Today, for example, TV art-to-pets icon Rolf Harris has been in Court to face nine charges of indecent assault, and four more of creating indecent images of children. Whatever one thinks about the use of celebs as weapons of mass distraction when it comes to the mainstream of paedophilia, does anyone expect Mr Harris to get equality before the Law?
After the Kenyan mall attack of yesterday, the Prime Minister David Cameron has called an emergency session of the Cobra Committee on anti-terrorist action. Hands up all those who really think Cameron’s approach to the Islamic problem involves any kind of transparency of policy?
The BBC reports that two in five ‘hate crime’ victims in Wales know their abuser. Do we even in our wildest dreams imagine that Hate Crime has anything significant to do with citizen safety?
Lord Mandelson writes approvingly in the columns of the Financial Times today that Ed Miliband has “aligned his approach with popular opinions”, but critically that the Labour leader fails to grasp – get this – “It is content the voters want, not volume”. Do we see any sign here that even the ‘quality’ press grasps the need to teach our young about the need for higher Civics standards in public life?
The Parliamentary Bills progress site reports that the Local Government Accountability Bill is designed ‘to make provision about the accounts of local and certain other public authorities and the auditing of those accounts; to make provision about the appointment, functions and regulation of local auditors; to make provision about data matching; to make provision about examinations by the Comptroller and Auditor-General relating to English local and other public authorities; to make provision about the publication of information by smaller authorities; to make provision for directions to comply with codes of practice on local authority publicity; to make provision about council tax referendums’. Does anyone born before April 1st 2003 believe this will solve anything substantive about the almost total lack of accountability in public and professional life? Wouldn’t just one simple ban on all television advertising for liability suits do 1000% more to restore trust in our commitment to decency?

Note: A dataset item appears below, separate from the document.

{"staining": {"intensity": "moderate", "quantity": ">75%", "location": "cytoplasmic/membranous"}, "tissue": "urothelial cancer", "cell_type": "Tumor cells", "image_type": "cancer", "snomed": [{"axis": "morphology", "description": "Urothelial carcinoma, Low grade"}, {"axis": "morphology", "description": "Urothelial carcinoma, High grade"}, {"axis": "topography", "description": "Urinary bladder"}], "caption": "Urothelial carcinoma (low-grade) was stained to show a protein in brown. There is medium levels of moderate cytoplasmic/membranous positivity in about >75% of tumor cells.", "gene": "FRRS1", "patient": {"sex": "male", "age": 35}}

Last Friday, Bank of England head Mark Carney was questioned by the House of Commons Treasury Committee about the recent decisions emanating from the BoE’s Monetary Policy Committee. The event was covered by the BBC’s Democracy Live Channel. Do I see even three hands going up in the audience in support of this as an example of democracy in action? Has anyone at the BoE told the British people the truth over the last five years?
You see, all I did was take those seven deadly aspects of cultural destruction and apply them to seven ‘news’ stories in the media today. And the examples (chosen at random) show obvious signs of all seven dimensions being present. I could do the same tomorrow with seven more issues or stories, and guarantee to produce the same result.

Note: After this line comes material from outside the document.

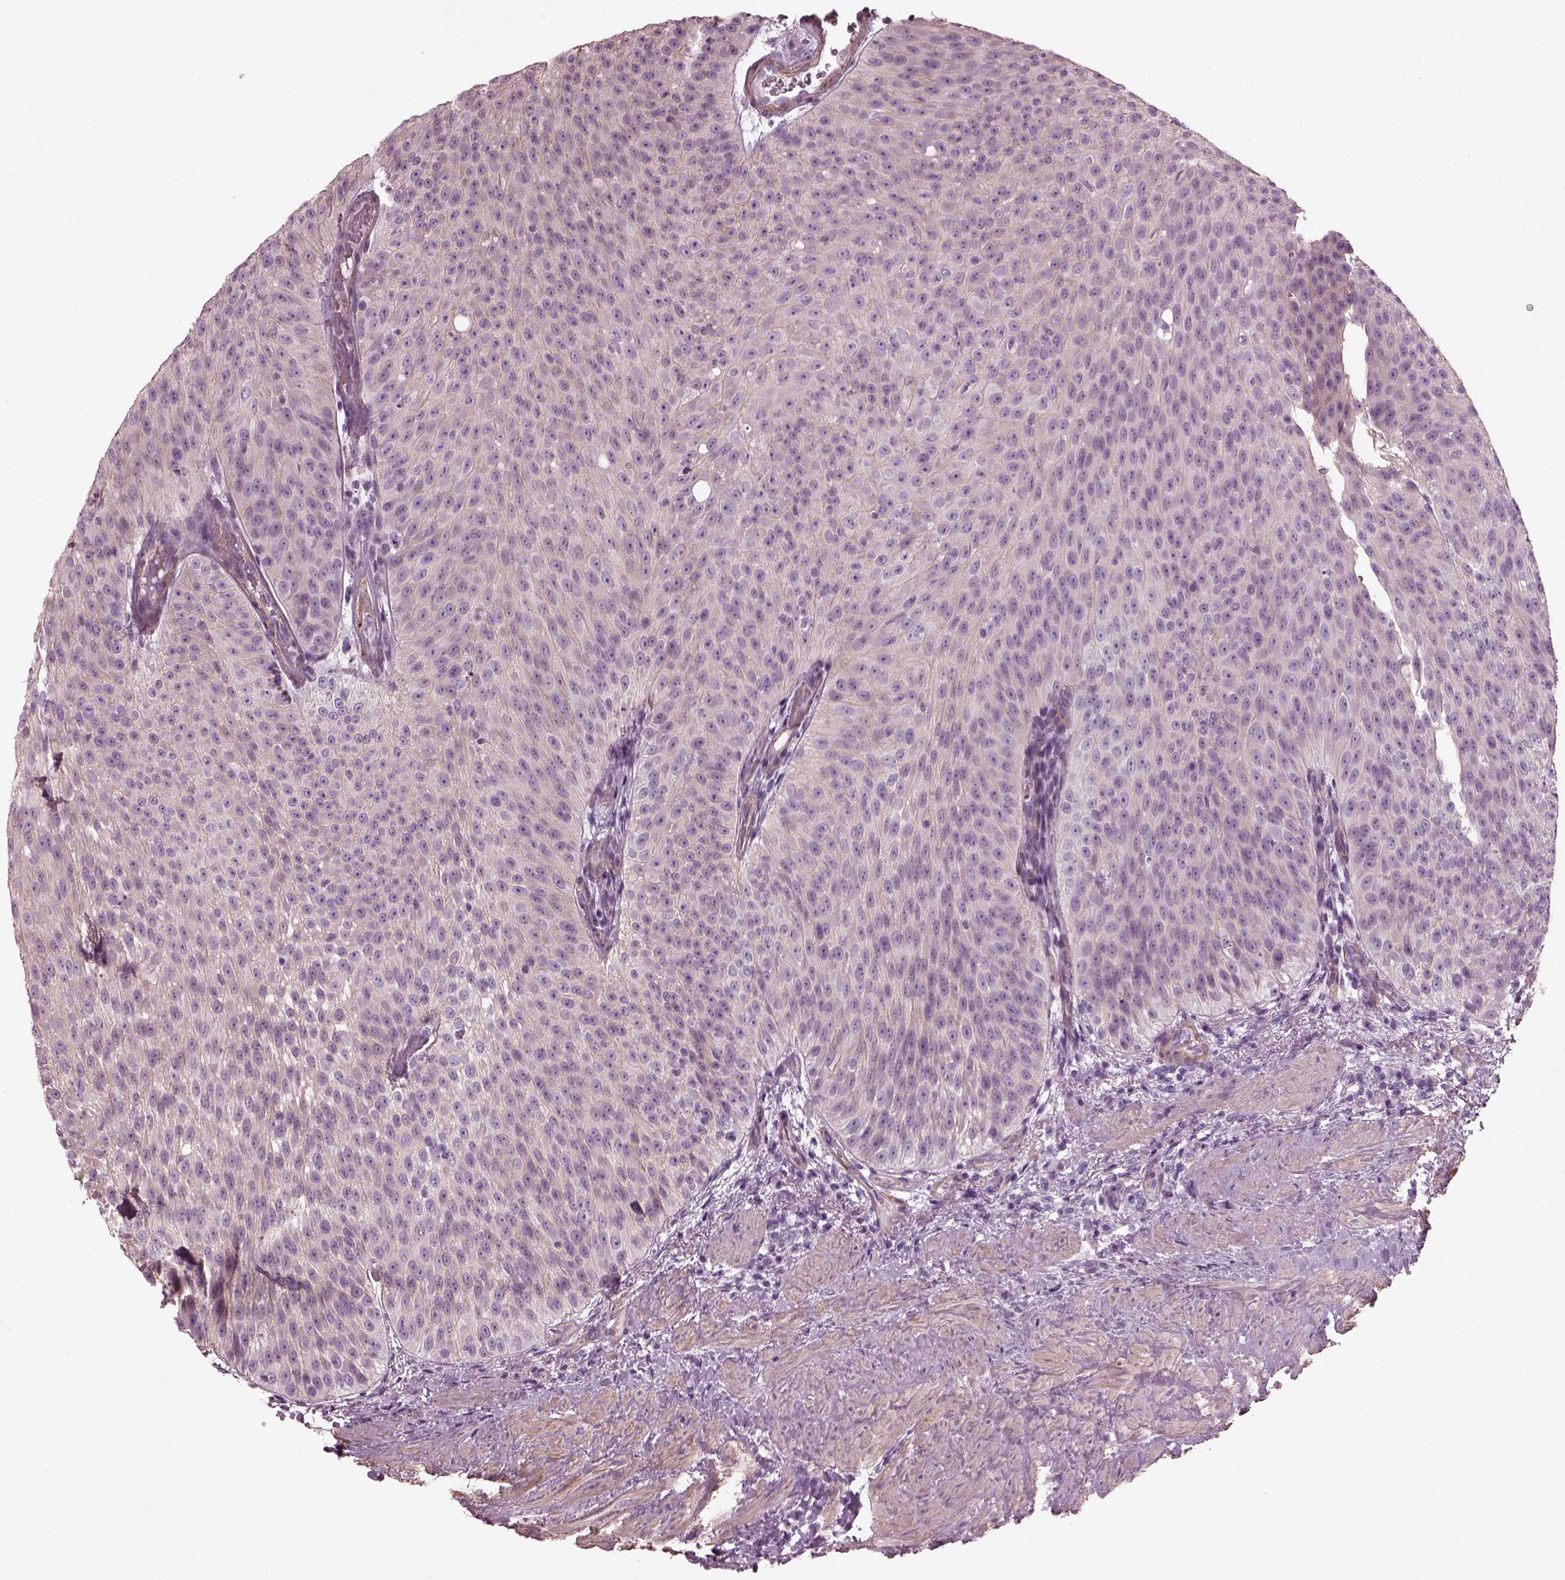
{"staining": {"intensity": "negative", "quantity": "none", "location": "none"}, "tissue": "urothelial cancer", "cell_type": "Tumor cells", "image_type": "cancer", "snomed": [{"axis": "morphology", "description": "Urothelial carcinoma, Low grade"}, {"axis": "topography", "description": "Urinary bladder"}], "caption": "The photomicrograph displays no staining of tumor cells in urothelial cancer. Brightfield microscopy of IHC stained with DAB (3,3'-diaminobenzidine) (brown) and hematoxylin (blue), captured at high magnification.", "gene": "BFSP1", "patient": {"sex": "male", "age": 78}}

The conclusion one is forced to reach is that, in the United Kingdom of riven Northern Island, bolshie Scotland, truculent Wales and apathetic England, the British Blindness Condition is rampant.
Which opthalmic genius with political ambition will rid us of this tragic disease? I find it difficult to see any possibilities on the horizon: perhaps this means that I too am suffering from BBC. Or terminal boredom.